HaleTom commented 8 months ago

The main advantage of using rsync as I see it is not performance measured in MB per second, but rather the amount of data that isn't copied because it doesn't need to be.

This can be terrabytes -- rsync was designed to shunt huge amounts of data.

gdt commented 8 months ago

@HaleTom Please see my earlier comment:

Thanks. I didn't quite say this, but I am looking for actual evidence of usefulness, vs a theory that it might be useful, in a general enough case that it is worth the complexity. We have no test results on the table like "with this setup reproducible with this test script, regular unison sync takes X seconds but with copyprog rsync it takes Y".
tleedjarv commented 8 months ago

The main advantage of using rsync as I see it is not performance measured in MB per second, but rather the amount of data that isn't copied because it doesn't need to be.

This can be terrabytes -- rsync was designed to shunt huge amounts of data.

Do you have or know of any real-world or test data showing that Unison transfers more data compared to rsync (and how much more)?

gdt commented 6 months ago

It's been a year. The only data is from @tleedjarv which shows that while external rsync can be a bit faster in a ramdisk/on-machine scenario, it doesn't seem significant.

It does seem like someone should add lz4/zstd to ssh, and/or make ssh use multiple cores for compression - but that's out of scope for unison.

tleedjarv commented 6 months ago

I have so far not seen any practical evidence backing the claims that have been repeatedly made in support of copyprog.
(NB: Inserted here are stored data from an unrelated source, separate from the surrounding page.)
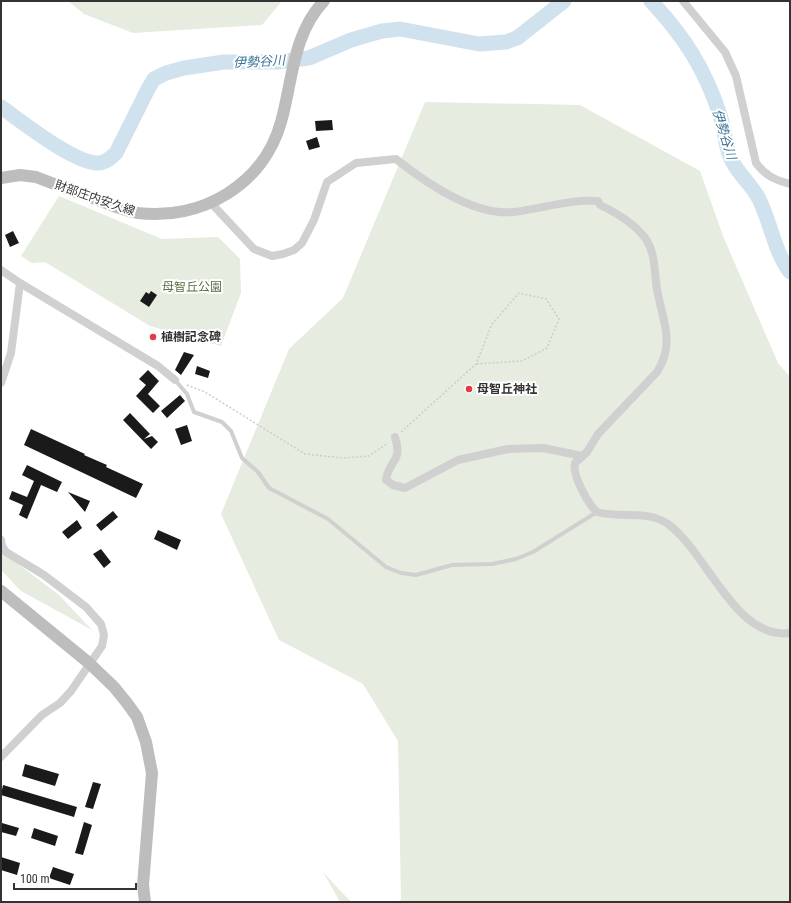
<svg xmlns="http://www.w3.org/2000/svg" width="791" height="903" viewBox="0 0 791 903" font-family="'Roboto Condensed','Noto Sans JP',sans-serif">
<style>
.green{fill:#e6ecdf}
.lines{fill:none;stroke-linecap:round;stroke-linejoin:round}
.river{stroke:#cfe2ee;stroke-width:15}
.building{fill:#1a1a1a}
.path{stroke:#cdcdcd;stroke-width:1.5;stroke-dasharray:2 2;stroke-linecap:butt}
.lane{stroke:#d0d0d0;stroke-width:4}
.street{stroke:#d0d0d0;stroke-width:8}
.secondary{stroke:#bdbdbd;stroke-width:12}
.poi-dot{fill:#e63946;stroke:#fff;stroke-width:1.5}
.labels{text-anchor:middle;stroke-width:4;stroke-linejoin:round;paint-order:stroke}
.street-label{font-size:12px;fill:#333;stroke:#fff}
.park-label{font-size:12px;fill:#56703f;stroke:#fff}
.poi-label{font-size:12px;font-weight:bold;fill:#333;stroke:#fff;text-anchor:start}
.water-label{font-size:13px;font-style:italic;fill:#3f7597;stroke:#fff}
</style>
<rect width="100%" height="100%" fill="#fff"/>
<path class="green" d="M68 1H282L262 25 133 33 84 14Z
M425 102 580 105 700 171 723 236 778 363 790 377V902H395L401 900 398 741 363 684 279 640 221 514 289 349 343 298Z
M59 196 162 239 218 237 240 259 241 293 221 346 150 326 45 262 32 263 21 256Z
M1 551 59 595 92 630 21 591 1 570Z
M323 872 351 902H340Z"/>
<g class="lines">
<path class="river" d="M651 1C684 36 705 69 720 115 724 128 725 141 729 154 735 172 751 183 759 199 771 223 774 251 790 272
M1 107C21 121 75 164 98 163 106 163 110 158 116 153L148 89 154 79 166 73 184 68 224 62H277L309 58 351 40 382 31 400 29 479 44 506 42 517 38 564 1"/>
</g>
<path class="building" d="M332 120 333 130 316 131 315 121Z
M317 137 320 147 309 150 306 141Z
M13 231 19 243 10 247 5 235Z
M151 291 157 295 149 307 140 301 146 292 149 294Z
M184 352 194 355 181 375 175 370Z
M197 366 210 371 208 378 195 374Z
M148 370 159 381 148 394 160 406 153 413 136 396 146 385 139 379Z
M180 395 185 401 167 418 161 411Z
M130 413 150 434 144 439 152 436 158 442 151 449 123 420Z
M187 425 192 441 181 445 175 429Z
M31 429 85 454 84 455 107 465 106 467 143 484 136 498 24 445Z
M27 465 62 482 57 492 41 485 27 519 19 515 23 505 9 499 12 491 27 497 34 481 22 475Z
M68 492 90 501 85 512Z
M113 511 118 517 101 531 96 525Z
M77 520 82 528 68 539 62 532Z
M158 530 181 540 177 550 154 539Z
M101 549 111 562 104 568 93 554Z
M25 764 59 774 55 786 22 776Z
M93 782 101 784 93 809 85 807Z
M3 785 77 807 74 817 1 795Z
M84 822 92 825 83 855 75 853Z
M2 823 19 828 16 836 1 832Z
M34 828 58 836 55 846 31 838Z
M1 857 20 863 17 875 1 870Z
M53 867 74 874 70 885 49 878Z"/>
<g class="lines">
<path class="path" d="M187 385 205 392 305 454 343 458 369 456 388 443
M401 432 476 364 492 324 519 293 546 299 559 319 547 348 522 361 476 364"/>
<path class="lane" d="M175 380 187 394 194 412 222 422 231 431 242 458 258 472 269 488 328 519 386 567 401 573 416 575 452 565 492 564 516 559 533 552 597 512"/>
<path class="street" d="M683 1 725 52 736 76 756 163C766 176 775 180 790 184
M211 203 254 249 272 256 283 254 294 250 302 243 314 220 327 182 356 163 396 159C425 182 474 216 513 212 541 209 569 199 598 201L600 205C617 213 634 223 646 239 656 255 654 272 657 289 662 320 676 342 657 372L598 434 587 452 575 463C572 475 588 504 597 512 621 519 646 509 668 524 707 552 735 640 790 633
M1 270 20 283 158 366 175 380
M1 383 11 353 20 283
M395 437C403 463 389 459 386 480L393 485 405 488 458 460 508 449 543 448 582 456
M1 540 2 546 6 552 44 575 86 607 101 624 104 635 102 646 71 691 60 703 42 715 1 757"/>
<path class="secondary" d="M1 178 20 175 36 177C56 185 77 192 98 200 111 205 125 211 138 213 202 221 264 184 281 122 293 80 292 35 324 1
M1 591 89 663 114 687 127 703 137 717 146 742 152 773 143 885 145 902"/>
</g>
<g class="poi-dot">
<circle cx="153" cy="337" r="4"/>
<circle cx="469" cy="389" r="4"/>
</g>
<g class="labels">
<g class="street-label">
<text transform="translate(95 198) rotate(19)" y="4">財部庄内安久線</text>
</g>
<g class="park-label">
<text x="192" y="291">母智丘公園</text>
</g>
<g class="poi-label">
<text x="161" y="341">植樹記念碑</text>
<text x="477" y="393">母智丘神社</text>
</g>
<g class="water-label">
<text transform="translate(259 61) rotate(-3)" y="5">伊勢谷川</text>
<text transform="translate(725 134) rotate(73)" y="5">伊勢谷川</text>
</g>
</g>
<rect width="791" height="903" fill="none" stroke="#333333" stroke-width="4"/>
<path d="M14 883v6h122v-6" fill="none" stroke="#333333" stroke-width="2"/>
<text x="20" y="883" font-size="12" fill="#333333" stroke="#ffffff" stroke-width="3" paint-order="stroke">100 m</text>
</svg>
We simply don't know whether there is any truth in those claims or they lean more towards the urban legend category. I did some additional tests to shed some more light on this. (First set of tests in https://github.com/bcpierce00/unison/issues/871#issuecomment-1856055324)
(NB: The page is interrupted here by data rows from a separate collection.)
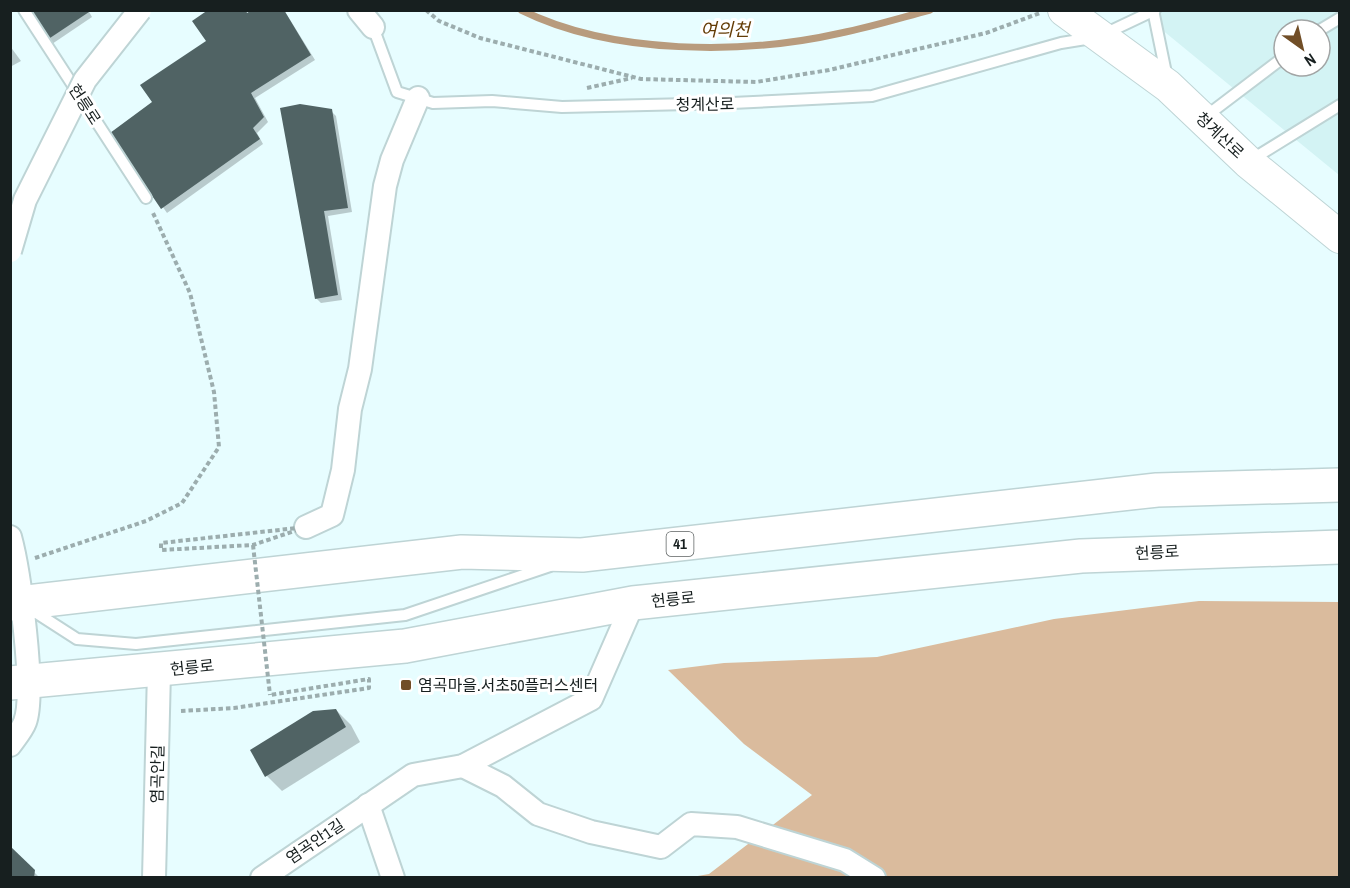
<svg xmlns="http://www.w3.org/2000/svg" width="1350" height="888" viewBox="0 0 1350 888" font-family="'Archivo Narrow','Noto Sans KR',sans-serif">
<rect width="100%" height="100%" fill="#e7fdff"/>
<path fill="#d3f3f4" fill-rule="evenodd" d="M1156,10l183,1v164l-195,-160zM1284,30h36v36h-36z"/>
<polygon fill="#dabb9d" points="1199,601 1339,602 1339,877 692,877 709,874 812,795 744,744 668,670 724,663 877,657 1054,619"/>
<g fill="#0003">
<polygon points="88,10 92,17 52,44 48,39"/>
<polygon points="284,10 315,60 255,98 268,122 257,133 263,144 167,213 112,134 154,102 248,14"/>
<polygon points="10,46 21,61 10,67"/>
<polygon points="331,111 336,116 352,212 328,216 342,300 321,303 316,298"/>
<polygon points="336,710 351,725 360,742 282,791 267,776 252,751"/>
<polygon points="10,848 40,878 10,878"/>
</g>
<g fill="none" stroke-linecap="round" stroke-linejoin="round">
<path stroke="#b89b7d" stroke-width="7" d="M521,10c91,45 223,45 320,23 30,-6 59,-15 89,-23"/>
</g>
<g fill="#506364">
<polygon points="27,10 88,10 89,12 47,40"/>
<polygon points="208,10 246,10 247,13 252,10 284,10 311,55 251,93 264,117 253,128 260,139 161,209 110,133 152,102 140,85 206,41 192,21"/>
<polygon points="300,104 332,109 348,208 324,211 338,295 315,299 280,108"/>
<polygon points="336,709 346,727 265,777 250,750 313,711"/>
<polygon points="10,846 35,870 34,878 10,878"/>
</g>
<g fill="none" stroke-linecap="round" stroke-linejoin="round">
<g stroke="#bed4d5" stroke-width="14">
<g id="lane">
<polyline points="24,10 146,198"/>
<polyline points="1153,10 1167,78"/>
<polyline points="373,27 397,92 433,103 492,101 562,107 732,103 872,96 1061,43 1098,37 1155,10"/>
<polyline points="1320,30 1340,18"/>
<polyline points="1205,117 1284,57"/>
<polyline points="1251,160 1340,105"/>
<polyline points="32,610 77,639 136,644 405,615 550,566"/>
</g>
</g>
<g stroke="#bed4d5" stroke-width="26">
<g id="street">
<polyline points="359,10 373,27"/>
<polyline points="306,527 332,515 343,470 350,409 360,369 385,186 392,160 418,98"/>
<path d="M10,537c9,33 26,155 15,185 -3,8 -10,16 -15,23"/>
<polyline points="463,766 503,786 538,814 591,832 661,847 691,824 737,827 845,860 874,878"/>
<polyline points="368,805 393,878"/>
<polyline points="154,878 159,671"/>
<polyline points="262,878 413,775 463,766 591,699 633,603"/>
</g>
</g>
<g stroke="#bed4d5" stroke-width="34">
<polyline id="secondary" points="1064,10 1168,86 1248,162 1340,237"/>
</g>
<g stroke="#bed4d5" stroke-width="36">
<g id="primary">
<polyline points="10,604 462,552 582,555 1157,490 1340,485"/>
<polyline points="10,683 405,646 633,603 1081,556 1340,547"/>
</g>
</g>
<g stroke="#9cadae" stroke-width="4" stroke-dasharray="4.5 3" stroke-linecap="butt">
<polyline points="426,10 439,21 480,38 641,79 756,82 829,70 986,33 1040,13"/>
<polyline points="587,88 632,78"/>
<polygon points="306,527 253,545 161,550 161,543"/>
<polyline points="35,558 146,521 182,503 219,447 214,392 190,293 153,213"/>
<polyline points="181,711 234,708 369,688 369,679 270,695"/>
</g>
<use href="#lane" stroke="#fff" stroke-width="10"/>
<use href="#street" stroke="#fff" stroke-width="22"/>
<use href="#secondary" stroke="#fff" stroke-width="32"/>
<use href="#primary" stroke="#fff" stroke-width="33"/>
<g stroke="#bed4d5" stroke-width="26" stroke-linecap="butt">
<polyline id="street-bridge" points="10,251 25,200 85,80 140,10"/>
</g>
<polyline stroke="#9cadae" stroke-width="4" stroke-dasharray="4.5 3" stroke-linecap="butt" points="253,545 270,695"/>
<use href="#street-bridge" stroke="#fff" stroke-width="22"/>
</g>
<rect fill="#714e27" stroke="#fff" stroke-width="2" x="400" y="679" width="12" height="12" rx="3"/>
<g text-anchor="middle" stroke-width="6" stroke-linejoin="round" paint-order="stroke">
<rect fill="#fff" stroke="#5d6262" stroke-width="1.5" x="666.5" y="532" width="27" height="24" rx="4.5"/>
<g font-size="15" font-weight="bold" fill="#171f1f">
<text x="680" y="549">41</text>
</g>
<g font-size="16" fill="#171f1f" stroke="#fff">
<text transform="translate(85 104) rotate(57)" y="6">헌릉로</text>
<text transform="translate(705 104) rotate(-1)" y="6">청계산로</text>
<text transform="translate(1220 135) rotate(43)" y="6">청계산로</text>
<text transform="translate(1157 552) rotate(-3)" y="6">헌릉로</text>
<text transform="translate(673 599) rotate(-6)" y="6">헌릉로</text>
<text transform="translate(192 667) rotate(-6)" y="6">헌릉로</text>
<text transform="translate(157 774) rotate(-89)" y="6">염곡안길</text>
<text transform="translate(315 841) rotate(-34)" y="6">염곡안1길</text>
</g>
<g font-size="16" fill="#171f1f" stroke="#fff" text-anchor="start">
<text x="418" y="691">염곡마을.서초50플러스센터</text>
</g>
<g font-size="18" font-style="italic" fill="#643c06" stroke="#fff">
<text x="725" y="36">여의천</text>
</g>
</g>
<rect width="1350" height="888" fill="none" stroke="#171f1f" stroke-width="24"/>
<g transform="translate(1302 48) rotate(146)"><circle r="28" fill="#ffffff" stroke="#a2a5a5" stroke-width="1.5"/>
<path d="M0-4.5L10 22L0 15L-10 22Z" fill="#714e27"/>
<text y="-9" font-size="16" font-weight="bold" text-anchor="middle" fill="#171f1f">N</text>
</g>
</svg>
This time I compared the number of bytes transferred. Tests were run with a single 4 GiB file. I originally started testing syncing in both directions but quickly discovered that the number of transferred bytes is very similar, so I continued testing with sync in only one direction. This also means that you should not assign any meaning to "received" and "sent" labels in the table below; they could just as well be reversed. rsync was run without --compress

File modification Transfer Comment
append 1 byte unison total 813 963 bytes
    sent 655 492 bytes
    received 158 471 bytes
+additional protocol overhead:
    sent 367 bytes
    received 179 bytes
rsync total 786 622 bytes
    sent 524 363 bytes
    received 262 259 bytes
truncate from end by 1 byte unison total 813 958 bytes
    sent 655 492 bytes
    received 158 466 bytes
+additional protocol overhead:
    sent 367 bytes
    received 179 bytes
rsync total 786 623 bytes
    sent 524 371 bytes
    received 262 252 bytes
change 1 byte unison total 879 460 bytes
    sent 655 492 bytes
    received 223 968 bytes
+additional protocol overhead:
    sent 369 bytes
    received 179 bytes
rsync total 852 160 bytes
    sent 524 363 bytes
    received 327 797 bytes
prepend 1 byte unison total 813 962 bytes
    sent 655 492 bytes
    received 158 470 bytes
+additional protocol overhead:
    sent 367 bytes
    received 179 bytes
rsync total 2 195 792 524 bytes
    sent 524 363 bytes
    received 2 195 268 161 bytes
remove 1 byte from start of file unison total 879 407 bytes
    sent 655 492 bytes
    received 223 915 bytes
+additional protocol overhead:
    sent 367 bytes
    received 179 bytes
rsync total 2 884 252 bytes
    sent 524 363 bytes
    received 2 359 889 bytes

(I separated unison protocol overhead because there will be at least some additional unison protocol overhead for copyprog too.)

Interpreting the results, I can only conclude that not only is Unison not worse than rsync, it is actually much better. That, or I botched the testing somehow.